The author is a Metro Detroit freelancer and former reporter for the Detroit Free Press and Detroit News.
By Carol Teegardin
Against the rural backdrop of Michigan’s Thumb, the documentary “Bad Axe,” directed by Asian-American filmmaker David Siev, covers his family’s quest to keep their American dream alive, despite a pandemic, protests, and lingering generational scars from the Cambodian killing fields.
I caught the documentary at the 2022 Traverse City Film Festival, cried and laughed all the way through it; David’s intimate focus on his family’s tenacity to keep their restaurant alive amid Covid-19 was personal. His parents Chun and Rachel, who own Rachel’s Bar and Grill of Bad Axe, were thunderstruck when Governor Gretchen Whitmer called for a lockdown, closing all Michigan restaurants.
David was taking film classes in New York and had just gotten married, yet he flew home to Michigan in March when the World Health Organization declared Covid a public health emergency. Carrying his camera, the idea was to go for a few weeks. He wound up staying a year.
David initially wanted to do a home video, something to look back on. What he got was a portrait of each family member experiencing the pandemic journey in their own way. During the first few months, when they faced empty seats in the restaurant, sales dried up and tensions mounted. David’s spirited older sister Jaclyn opened a take-out service, testing and serving unique, interesting fare. When cars wrapped around the place everyone pitched in: David, and his younger sisters, Raquel and Michelle, as well as mom, dad.
Takeout boxes flew out the door. Sales slips piled up.
David filmed it all, realizing he captured his Asian-American family as they experienced the real story of the pandemic – turmoil, economic panic, fear of the future and the struggle to come back.
A relatable segment of the documentary concerns Jaclyn begging her parents to stay home when Gov.
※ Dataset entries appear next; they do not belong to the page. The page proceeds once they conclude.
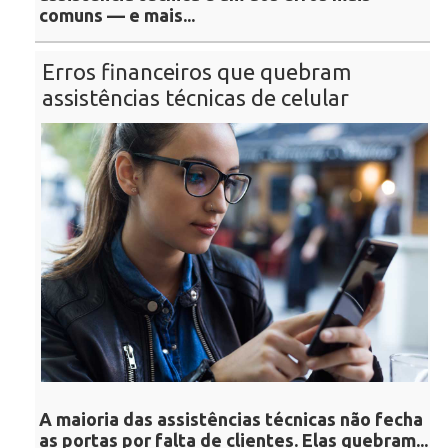
comuns — e mais...
Erros financeiros que quebram
assistências técnicas de celular
A maioria das assistências técnicas não fecha
as portas por falta de clientes. Elas quebram...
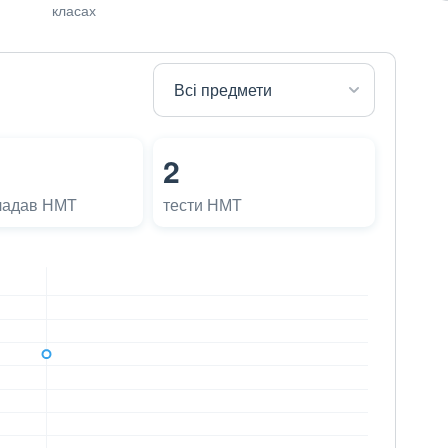
класах
2
ладав НМТ
тести НМТ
Gretchen Whitmer closed many businesses, but the elder Sievs worked despite thousands of deaths statewide.
“I sanitize my hands before I get in the car, I sanitize everything when I get here,” Rachel protested.
Chun clammed up when his daughter implored him to take care of himself. “We can run the restaurant, Dad. This is nothing without you,” she said. Finally, Chun and Rachel quarantined at home as Jaclyn took over.
David, 29, was relieved. He sometimes helped out, working his old job doing dishes.
Bad Axe is a small town of 2,930. Trump signs dot the landscape. It’s conservative, but it’s not boring. There’s a movie theater on East Huron Avenue showing current films (where “Bad Axe” premiered). The Walmart is the real downtown. Twenty-five minutes away lies scenic Harbor Beach on the coast of Lake Huron.
Hollywood is on David’s radar, and he made it happen: He snagged IFC as its distributor. Now there’s a planned November 18 release.
“Part of what IFC does is qualify the film for an Oscar nomination,” David said. “That means we can submit it, get it out in theaters, see what happens.”
There's a flip side to this story.
A national racial reckoning ignited after George Floyd’s death in Minneapolis. Jaclyn helped organize a Black Lives Matter protest. It went well for a spell. They marched down East Huron Avenue. David was ecstatic. He joined the crowd, filming. There was name calling. I won’t spoil it.
David ignored it. He kept filming, remembering feelings from his past when kids at school told him and Jaclyn to go back to China.
“Back then, I was embarrassed, but Jaclyn told me those people should be embarrassed for saying that.” David says. “Despite everything, the protest was beautiful, seeing people of different nationalities come together.”
After the protest, David focused on his father, a Cambodian refugee.
Chun Siev told how he immigrated to America from the Cambodian killing fields with the shirt on his back, married David’s mom and opened a donut shop that failed. Undaunted, they tried again with Rachel’s, offering Asian-American fare. Chun was the chef.
“It was in the editing room when I decided to make this a documentary,” David says. “There was so much rich footage of my family.”
What’s next for David?
He doesn’t know. He’s been thinking of doing a full documentary about his father, but enjoys traveling the country with “Bad Axe.”
“I get to take my family with me. That’s pretty special,” he says.